I Cinquestelle scoprono il fascino del potere: «Ora vogliamo Palazzo Chigi».

20 Giu 2016 17:32 - di Lando Chiarini

Archiviati, con successo, i ballottaggi di Roma e Torino, espugnate rispettivamente da Virginia Raggi e Chiara Appendino, i Cinquestelle ormai affrancati dalla tutela di Beppe Grillo puntano direttamente a Palazzo Chigi. In questo sono del tutto simili ai partiti e ai movimenti che li hanno preceduti negli anni. Ve ne fosse stato uno, uno solo, che non avesse pensato a conquistare il governo nazionale dopo aver ottenuto qualche sindaco, fosse anche del più remoto paesino d’Italia. Figuriamoci questi che hanno appena conquistato la Capitale e quella che tale fu fino al compimento dell’unità nazionale.
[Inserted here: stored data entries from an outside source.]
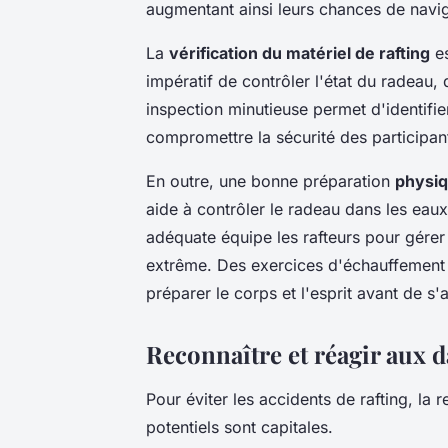
augmentant ainsi leurs chances de navig
La
vérification du matériel de rafting
es
impératif de contrôler l'état du radeau,
inspection minutieuse permet d'identif
compromettre la sécurité des participan
En outre, une bonne préparation
physiq
aide à contrôler le radeau dans les eau
adéquate équipe les rafteurs pour gérer 
extrême. Des exercices d'échauffement 
préparer le corps et l'esprit avant de s'
Reconnaître et réagir aux d
Pour éviter les accidents de rafting, la
potentiels sont capitales.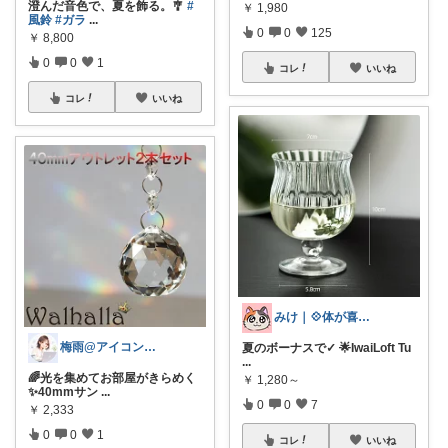
澄んだ音色で、夏を飾る。🎐
#
￥
1,980
風鈴
#ガラ
...
0
0
125
￥
8,800
0
0
1
コレ
いいね
コレ
いいね
みけ｜💠体が喜ぶもの・便利なもの
梅雨@アイコン変えました
夏のボーナスで✓ 🌟IwaiLoft Tu
...
🌈光を集めてお部屋がきらめく
￥
1,280～
✨40mmサン
...
0
0
7
￥
2,333
0
0
1
コレ
いいね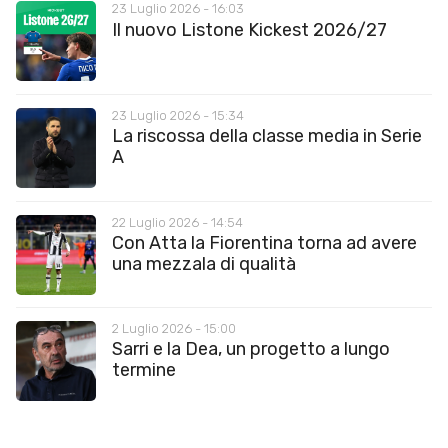
23 Luglio 2026 - 16:03
Il nuovo Listone Kickest 2026/27
23 Luglio 2026 - 15:34
La riscossa della classe media in Serie
A
22 Luglio 2026 - 14:54
Con Atta la Fiorentina torna ad avere
una mezzala di qualità
2 Luglio 2026 - 15:00
Sarri e la Dea, un progetto a lungo
termine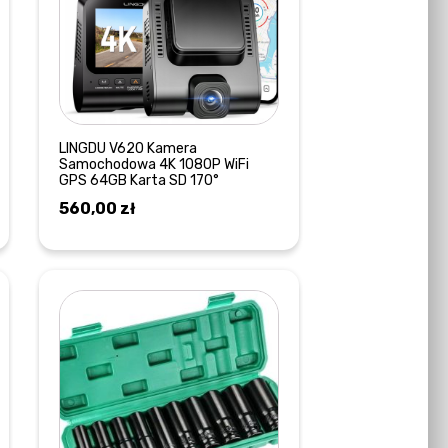
LINGDU V620 Kamera
Samochodowa 4K 1080P WiFi
GPS 64GB Karta SD 170°
560,00
zł
DODAJ DO KOSZYKA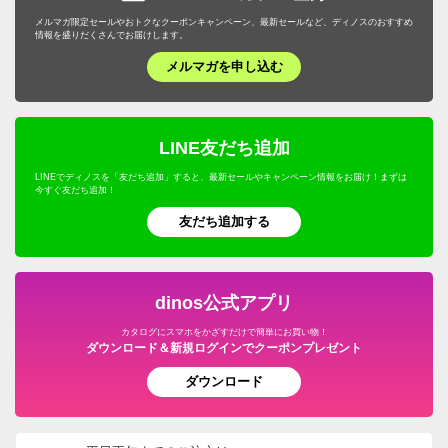
メルマガ限定セールやおトクなクーポンキャンペーン、最新セールなど、ディノスのおすすめ
情報を盛りだくさんでお届けします。
メルマガを申し込む
LINE友だち追加
LINEでディノスを「友だち追加」すると、最新セールやキャンペーン情報をお届け！まずは
今すぐ友だち追加！
友だち追加する
dinos公式アプリ
カタログにスマホをかざすだけで簡単にお買い物！
ダウンロード＆新規ログインでクーポンプレゼント
ダウンロード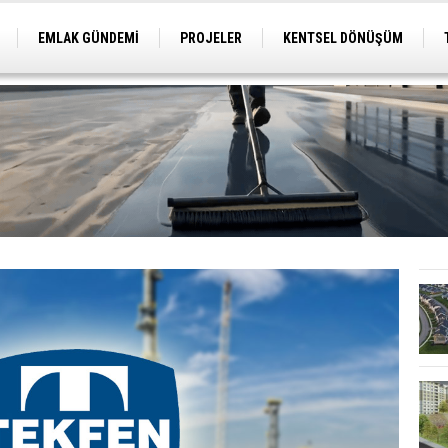
EMLAK GÜNDEMİ
PROJELER
KENTSEL DÖNÜŞÜM
TİCARİ PROJELER
ARSA-ARAZİ
İMAR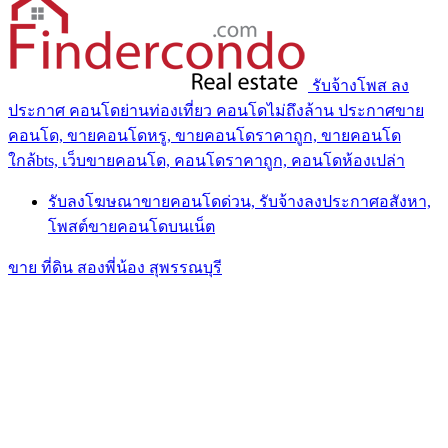
รับจ้างโพส ลง
ประกาศ คอนโดย่านท่องเที่ยว คอนโดไม่ถึงล้าน ประกาศขาย
คอนโด, ขายคอนโดหรู, ขายคอนโดราคาถูก, ขายคอนโด
ใกล้bts, เว็บขายคอนโด, คอนโดราคาถูก, คอนโดห้องเปล่า
รับลงโฆษณาขายคอนโดด่วน, รับจ้างลงประกาศอสังหา,
โพสต์ขายคอนโดบนเน็ต
ขาย ที่ดิน สองพี่น้อง สุพรรณบุรี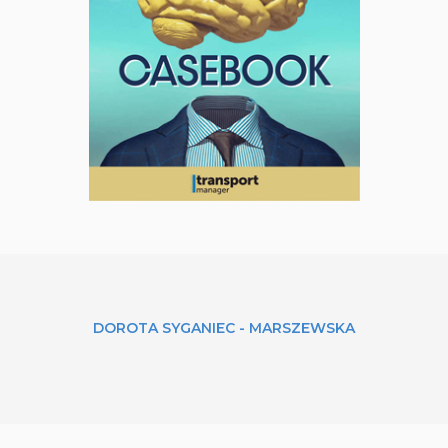
DOROTA
SYGANIEC - MARSZEWSKA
I Cinquestelle: «Pronti a governare»

Matteo Renzi è avvertito: il doppio squillo vincente di Roma e Torino è per lui un segnale d’allarme decisamente sinistro. I Cinquestelle lo sanno e si divertono a mettergli paura: «Siamo pronti a governare» è ormai un grido imperioso che assedia il premier da ogni dove. Lo dice Di Maio, lo ripete Di Battista, lo sussurra Fico e naturalmente si legge sui volti raggianti della Raggi (scusate il bisticcio) e della Appendino. Infine, lo grida anche lui, il Grillo defilato, che ha scelto la penombra alle luci della ribalta fiutando in anticipo che la nuova fase che si sta dischiudendo per il MoVimento da lui inventato a base di Vaffa day è per lui bello e amaro perché ne sancisce il coronamento e, nello stesso tempo, il superamento.
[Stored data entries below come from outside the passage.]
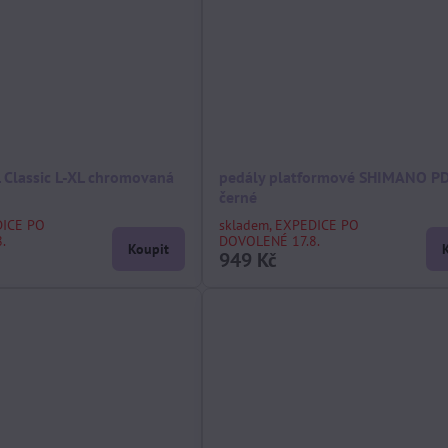
 Classic L-XL chromovaná
pedály platformové SHIMANO P
černé
DICE PO
skladem, EXPEDICE PO
.
DOVOLENÉ 17.8.
Koupit
949 Kč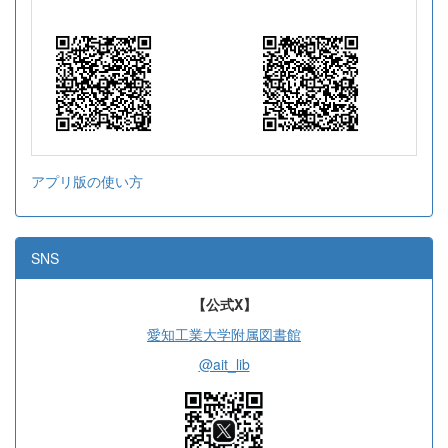
アプリ版の使い方
SNS
【公式X】
愛知工業大学附属図書館
@ait_lib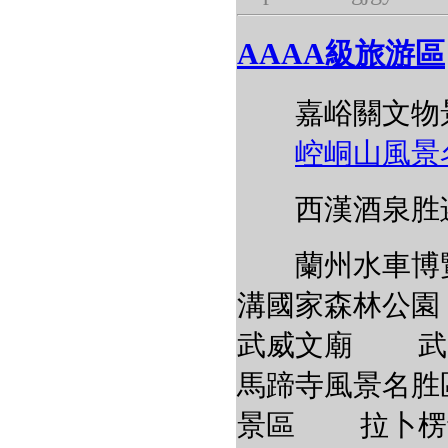
AAAA級旅游區
嘉峪關文
崆峒山風景
西漢酒泉胜迹
蘭州水車博
溝國家森林公
武威文廟 武
馬蹄寺風景名
景區 拉卜楞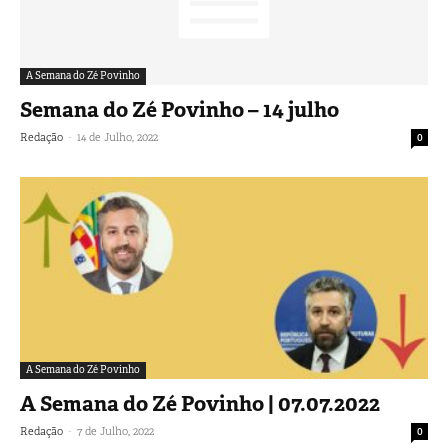
A Semana do Zé Povinho
Semana do Zé Povinho – 14 julho
-
Redação
14 de Julho, 2022
0
A Semana do Zé Povinho
A Semana do Zé Povinho | 07.07.2022
-
Redação
7 de Julho, 2022
0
Nella nuova fase meno spazio per Beppe Grillo

La sfida del governo, con i suoi rischi e le sue insidie non è affare per comici annoiati. Da oggi in poi non si tratterà più di scaricare raffiche di «onestà-tà-tà-tà» né di fare l’elenco delle cose che non vanno ma quello delle cose fatte. Al M5S spetta ora l’onere del risultato. La speranza della vigilia è finita, il giorno è arrivato. Messo così, cioè illuminato dalla severa luce della responsabilità, il «siamo pronti a governare», più che a un irresistibile annuncio di future conquiste, somiglia a una tecnica di autoconvincimento che solo il pudore e le convenienze della politica impediscono di suturare con un punto interrogativo. «Trionfo e rovina – scriveva Rudyard Kipling – sono due impostori». E aveva ragione perché entrambi finiscono per portare fuori strada chiunque vi resti impigliato a lungo. E gli euforici apprendisti-governanti della “Casaleggio Associati” non appaiono certo destinati a fare eccezione.